A forma como o Christopher Anderson vê o mundo é incrível

Um tipo que fotografa pessoas para ver como essas pessoas ficam fotografadas.

A Magnum é, provavelmente, a agência fotográfica mais famosa do mundo. Mesmo que nunca tenhas ouvido falar dela, é muito provável que já conheças algumas das suas imagens — seja a cobertura do Robert Capa da Guerra Civil Espanhola, a Afghan Girl do Steve McCurry, ou as paisagens das férias britânicas do Martin Parr. Ao contrário do que acontece na maioria das agências, os membros da Magnum são seleccionados por outros fotógrafos da agência. Escusado será dizer que, sendo esta a maior agência de fotógrafos do mundo, é difícil integrar a equipa. Na sequência de uma parceria com a Magnum, vamos apresentar o perfil de alguns dos seus fotógrafos durante as próximas semanas. O primeiro é o Christopher Anderson, que foi nomeado para a Magnum em 2005 e que a integrou efectivamente cinco anos depois.
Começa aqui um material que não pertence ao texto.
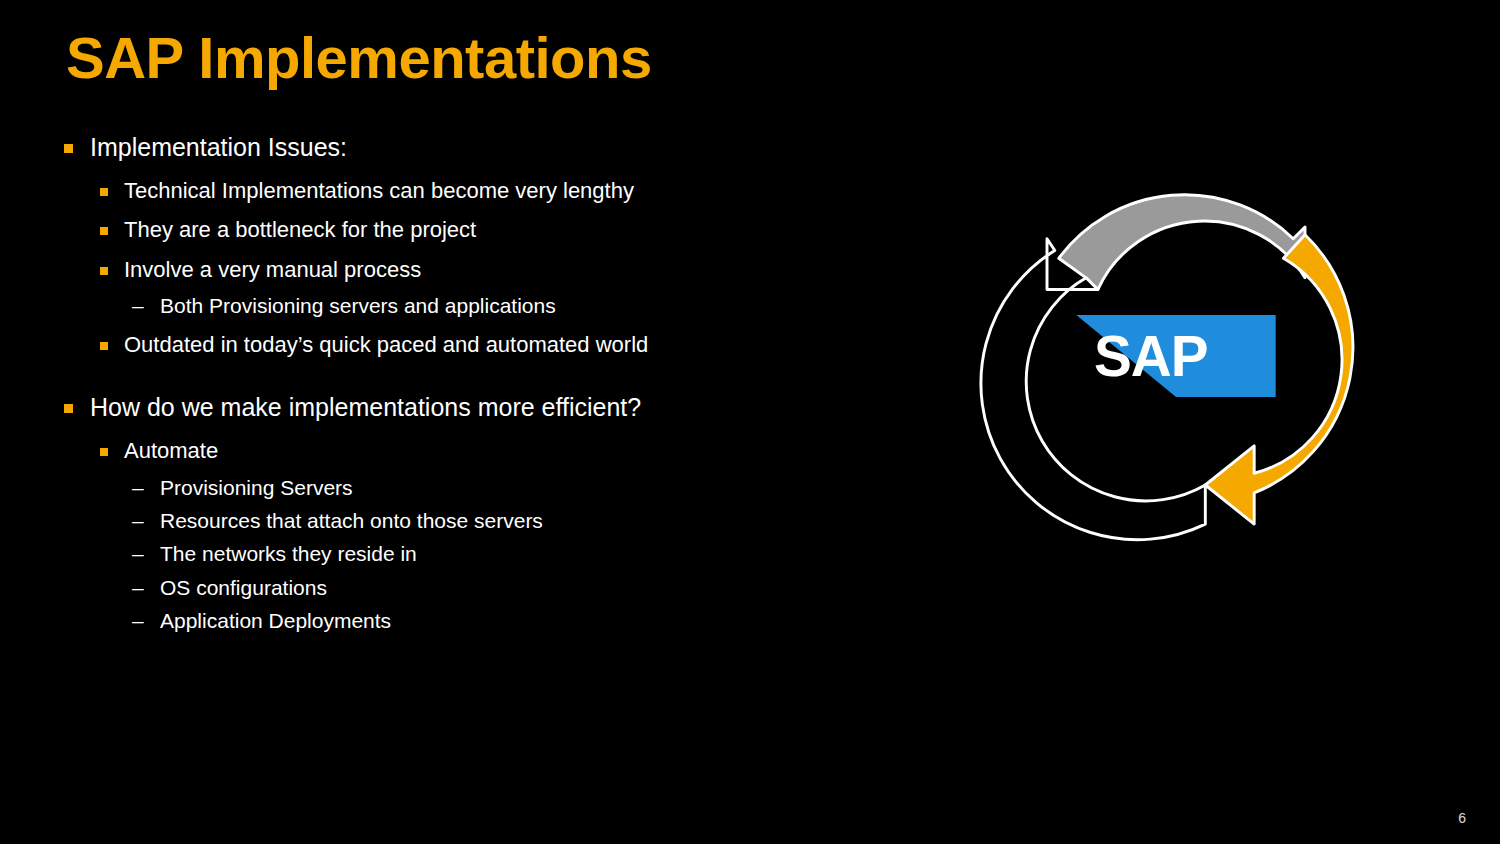SAP Implementations
Implementation Issues:
Technical Implementations can become very lengthy
They are a bottleneck for the project
Involve a very manual process
Both Provisioning servers and applications
Outdated in today’s quick paced and automated world
How do we make implementations more efficient?
Automate
Provisioning Servers
Resources that attach onto those servers
The networks they reside in
OS configurations
Application Deployments
SAP
6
O seu trabalho inaugural, sobre a viagem ilegal de imigrantes haitianos aos EUA — na qual Christopher naufragou, juntamente com eles, no Mar do Caribe, num barco de madeira improvisado chamado Believe in God —, valeu-lhe à Medalha de Ouro Robert Capa. Os trabalhos que se seguiram incluem Son, uma série de fotografias em que o Christian registou a própria esposa e filhos, enquanto o seu pai adoecia com cancro, e Capitolio, que documenta os tumultos em Caracas durante os tempos de Chávez. Fui conversar com o Christopher sobre o modo como ele se vê e como isso se foi alterando durante a sua carreira. Joe Biden a desembarcar do Air Force Two na Virgínia, para a New York Magazine. VICE: Distanciaste-te abertamente do fotojornalismo no passado. Porquê?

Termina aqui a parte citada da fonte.